- **EXERCISE DETAILS**:
An exact restatement of every record is required.

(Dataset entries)
+++
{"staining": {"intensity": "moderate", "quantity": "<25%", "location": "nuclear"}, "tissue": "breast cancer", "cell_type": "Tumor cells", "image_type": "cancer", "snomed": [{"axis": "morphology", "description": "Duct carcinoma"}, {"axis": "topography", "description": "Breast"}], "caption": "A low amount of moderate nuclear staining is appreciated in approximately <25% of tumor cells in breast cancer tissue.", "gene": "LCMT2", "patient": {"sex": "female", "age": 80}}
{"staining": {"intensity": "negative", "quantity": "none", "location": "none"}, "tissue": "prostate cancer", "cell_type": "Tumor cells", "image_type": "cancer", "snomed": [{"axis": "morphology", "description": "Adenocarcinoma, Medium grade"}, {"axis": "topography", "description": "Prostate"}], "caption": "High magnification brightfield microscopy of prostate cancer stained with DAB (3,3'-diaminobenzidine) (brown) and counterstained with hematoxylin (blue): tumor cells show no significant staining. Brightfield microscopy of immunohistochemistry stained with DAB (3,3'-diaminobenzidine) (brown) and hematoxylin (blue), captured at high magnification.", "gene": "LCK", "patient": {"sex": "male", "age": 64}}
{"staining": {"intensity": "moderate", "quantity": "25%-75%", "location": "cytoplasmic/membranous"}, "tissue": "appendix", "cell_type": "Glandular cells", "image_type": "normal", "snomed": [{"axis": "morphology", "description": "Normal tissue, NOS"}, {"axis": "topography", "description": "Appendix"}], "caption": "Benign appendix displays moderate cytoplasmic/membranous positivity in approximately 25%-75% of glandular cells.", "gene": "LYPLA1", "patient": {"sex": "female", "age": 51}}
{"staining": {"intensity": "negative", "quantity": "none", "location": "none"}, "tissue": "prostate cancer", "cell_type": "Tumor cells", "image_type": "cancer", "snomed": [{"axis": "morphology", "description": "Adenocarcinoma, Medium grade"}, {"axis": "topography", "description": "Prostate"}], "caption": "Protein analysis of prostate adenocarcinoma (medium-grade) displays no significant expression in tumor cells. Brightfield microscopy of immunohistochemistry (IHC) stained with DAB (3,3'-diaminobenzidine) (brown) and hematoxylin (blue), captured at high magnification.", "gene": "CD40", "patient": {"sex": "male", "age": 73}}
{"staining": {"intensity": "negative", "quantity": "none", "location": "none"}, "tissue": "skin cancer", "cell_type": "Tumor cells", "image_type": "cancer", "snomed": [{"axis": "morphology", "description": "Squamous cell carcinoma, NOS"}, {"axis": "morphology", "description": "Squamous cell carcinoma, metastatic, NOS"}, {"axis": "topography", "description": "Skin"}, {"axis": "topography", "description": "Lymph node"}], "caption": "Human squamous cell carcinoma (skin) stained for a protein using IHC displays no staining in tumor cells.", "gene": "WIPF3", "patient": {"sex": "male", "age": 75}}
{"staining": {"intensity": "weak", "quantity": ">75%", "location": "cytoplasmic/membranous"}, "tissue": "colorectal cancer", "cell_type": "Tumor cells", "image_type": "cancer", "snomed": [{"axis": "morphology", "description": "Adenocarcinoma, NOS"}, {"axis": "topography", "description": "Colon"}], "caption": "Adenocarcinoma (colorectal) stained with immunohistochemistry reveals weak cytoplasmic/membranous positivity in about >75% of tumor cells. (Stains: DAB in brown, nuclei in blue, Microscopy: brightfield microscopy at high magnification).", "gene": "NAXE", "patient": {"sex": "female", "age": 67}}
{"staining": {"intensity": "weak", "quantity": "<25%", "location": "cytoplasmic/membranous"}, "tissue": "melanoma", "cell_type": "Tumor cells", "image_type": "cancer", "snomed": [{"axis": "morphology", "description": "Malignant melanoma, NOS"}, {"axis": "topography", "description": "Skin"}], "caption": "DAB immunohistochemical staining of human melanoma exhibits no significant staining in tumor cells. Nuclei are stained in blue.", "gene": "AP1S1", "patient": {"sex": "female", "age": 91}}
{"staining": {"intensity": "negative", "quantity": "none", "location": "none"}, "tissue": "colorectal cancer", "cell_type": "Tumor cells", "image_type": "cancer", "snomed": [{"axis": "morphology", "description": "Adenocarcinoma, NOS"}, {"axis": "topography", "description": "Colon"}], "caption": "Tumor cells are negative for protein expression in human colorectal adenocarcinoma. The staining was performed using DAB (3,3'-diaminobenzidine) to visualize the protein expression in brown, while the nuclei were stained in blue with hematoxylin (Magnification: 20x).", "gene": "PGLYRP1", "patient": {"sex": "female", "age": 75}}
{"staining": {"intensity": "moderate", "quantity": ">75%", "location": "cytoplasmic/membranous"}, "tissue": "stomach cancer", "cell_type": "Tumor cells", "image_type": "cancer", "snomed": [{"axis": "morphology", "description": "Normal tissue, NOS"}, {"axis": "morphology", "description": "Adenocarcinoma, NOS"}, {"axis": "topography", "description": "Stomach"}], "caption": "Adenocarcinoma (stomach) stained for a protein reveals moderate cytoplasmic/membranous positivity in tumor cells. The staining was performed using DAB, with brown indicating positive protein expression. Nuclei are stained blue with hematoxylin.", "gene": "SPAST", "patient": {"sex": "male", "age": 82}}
+++
- **SOLUTION FOR THIS PROBLEM**:
{"staining": {"intensity": "moderate", "quantity": "<25%", "location": "nuclear"}, "tissue": "breast cancer", "cell_type": "Tumor cells", "image_type": "cancer", "snomed": [{"axis": "morphology", "description": "Duct carcinoma"}, {"axis": "topography", "description": "Breast"}], "caption": "A low amount of moderate nuclear staining is appreciated in approximately <25% of tumor cells in breast cancer tissue.", "gene": "LCMT2", "patient": {"sex": "female", "age": 80}}
{"staining": {"intensity": "negative", "quantity": "none", "location": "none"}, "tissue": "prostate cancer", "cell_type": "Tumor cells", "image_type": "cancer", "snomed": [{"axis": "morphology", "description": "Adenocarcinoma, Medium grade"}, {"axis": "topography", "description": "Prostate"}], "caption": "High magnification brightfield microscopy of prostate cancer stained with DAB (3,3'-diaminobenzidine) (brown) and counterstained with hematoxylin (blue): tumor cells show no significant staining. Brightfield microscopy of immunohistochemistry stained with DAB (3,3'-diaminobenzidine) (brown) and hematoxylin (blue), captured at high magnification.", "gene": "LCK", "patient": {"sex": "male", "age": 64}}
{"staining": {"intensity": "moderate", "quantity": "25%-75%", "location": "cytoplasmic/membranous"}, "tissue": "appendix", "cell_type": "Glandular cells", "image_type": "normal", "snomed": [{"axis": "morphology", "description": "Normal tissue, NOS"}, {"axis": "topography", "description": "Appendix"}], "caption": "Benign appendix displays moderate cytoplasmic/membranous positivity in approximately 25%-75% of glandular cells.", "gene": "LYPLA1", "patient": {"sex": "female", "age": 51}}
{"staining": {"intensity": "negative", "quantity": "none", "location": "none"}, "tissue": "prostate cancer", "cell_type": "Tumor cells", "image_type": "cancer", "snomed": [{"axis": "morphology", "description": "Adenocarcinoma, Medium grade"}, {"axis": "topography", "description": "Prostate"}], "caption": "Protein analysis of prostate adenocarcinoma (medium-grade) displays no significant expression in tumor cells. Brightfield microscopy of immunohistochemistry (IHC) stained with DAB (3,3'-diaminobenzidine) (brown) and hematoxylin (blue), captured at high magnification.", "gene": "CD40", "patient": {"sex": "male", "age": 73}}
{"staining": {"intensity": "negative", "quantity": "none", "location": "none"}, "tissue": "skin cancer", "cell_type": "Tumor cells", "image_type": "cancer", "snomed": [{"axis": "morphology", "description": "Squamous cell carcinoma, NOS"}, {"axis": "morphology", "description": "Squamous cell carcinoma, metastatic, NOS"}, {"axis": "topography", "description": "Skin"}, {"axis": "topography", "description": "Lymph node"}], "caption": "Human squamous cell carcinoma (skin) stained for a protein using IHC displays no staining in tumor cells.", "gene": "WIPF3", "patient": {"sex": "male", "age": 75}}
{"staining": {"intensity": "weak", "quantity": ">75%", "location": "cytoplasmic/membranous"}, "tissue": "colorectal cancer", "cell_type": "Tumor cells", "image_type": "cancer", "snomed": [{"axis": "morphology", "description": "Adenocarcinoma, NOS"}, {"axis": "topography", "description": "Colon"}], "caption": "Adenocarcinoma (colorectal) stained with immunohistochemistry reveals weak cytoplasmic/membranous positivity in about >75% of tumor cells. (Stains: DAB in brown, nuclei in blue, Microscopy: brightfield microscopy at high magnification).", "gene": "NAXE", "patient": {"sex": "female", "age": 67}}
{"staining": {"intensity": "weak", "quantity": "<25%", "location": "cytoplasmic/membranous"}, "tissue": "melanoma", "cell_type": "Tumor cells", "image_type": "cancer", "snomed": [{"axis": "morphology", "description": "Malignant melanoma, NOS"}, {"axis": "topography", "description": "Skin"}], "caption": "DAB immunohistochemical staining of human melanoma exhibits no significant staining in tumor cells. Nuclei are stained in blue.", "gene": "AP1S1", "patient": {"sex": "female", "age": 91}}
{"staining": {"intensity": "negative", "quantity": "none", "location": "none"}, "tissue": "colorectal cancer", "cell_type": "Tumor cells", "image_type": "cancer", "snomed": [{"axis": "morphology", "description": "Adenocarcinoma, NOS"}, {"axis": "topography", "description": "Colon"}], "caption": "Tumor cells are negative for protein expression in human colorectal adenocarcinoma. The staining was performed using DAB (3,3'-diaminobenzidine) to visualize the protein expression in brown, while the nuclei were stained in blue with hematoxylin (Magnification: 20x).", "gene": "PGLYRP1", "patient": {"sex": "female", "age": 75}}
{"staining": {"intensity": "moderate", "quantity": ">75%", "location": "cytoplasmic/membranous"}, "tissue": "stomach cancer", "cell_type": "Tumor cells", "image_type": "cancer", "snomed": [{"axis": "morphology", "description": "Normal tissue, NOS"}, {"axis": "morphology", "description": "Adenocarcinoma, NOS"}, {"axis": "topography", "description": "Stomach"}], "caption": "Adenocarcinoma (stomach) stained for a protein reveals moderate cytoplasmic/membranous positivity in tumor cells. The staining was performed using DAB, with brown indicating positive protein expression. Nuclei are stained blue with hematoxylin.", "gene": "SPAST", "patient": {"sex": "male", "age": 82}}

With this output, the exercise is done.